# Stored data entries
________________________

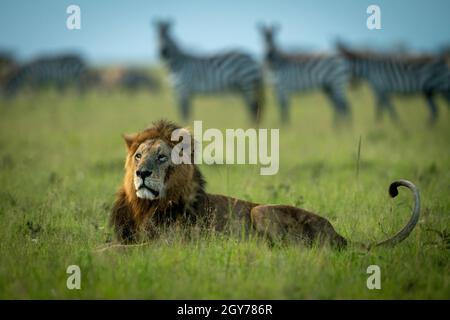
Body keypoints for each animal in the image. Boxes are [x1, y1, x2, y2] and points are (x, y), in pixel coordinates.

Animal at [110, 119, 420, 248]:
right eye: (138, 156)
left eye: (162, 157)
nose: (142, 173)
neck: (145, 207)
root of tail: (336, 234)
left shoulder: (168, 246)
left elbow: (115, 252)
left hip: (260, 211)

________________________

# Work request
Please set down each line of the data above exactly as written, without the pictures.

# Solved exercise
Body keypoints for each animal in the image. Boxes are [x1, y1, x2, y2] and points are (x, y), in pixel coordinates.

Animal at [110, 119, 420, 248]:
right eye: (138, 156)
left eye: (162, 157)
nose: (142, 173)
neck: (145, 207)
root of tail: (336, 234)
left shoulder: (168, 246)
left elbow: (115, 252)
left hip: (260, 211)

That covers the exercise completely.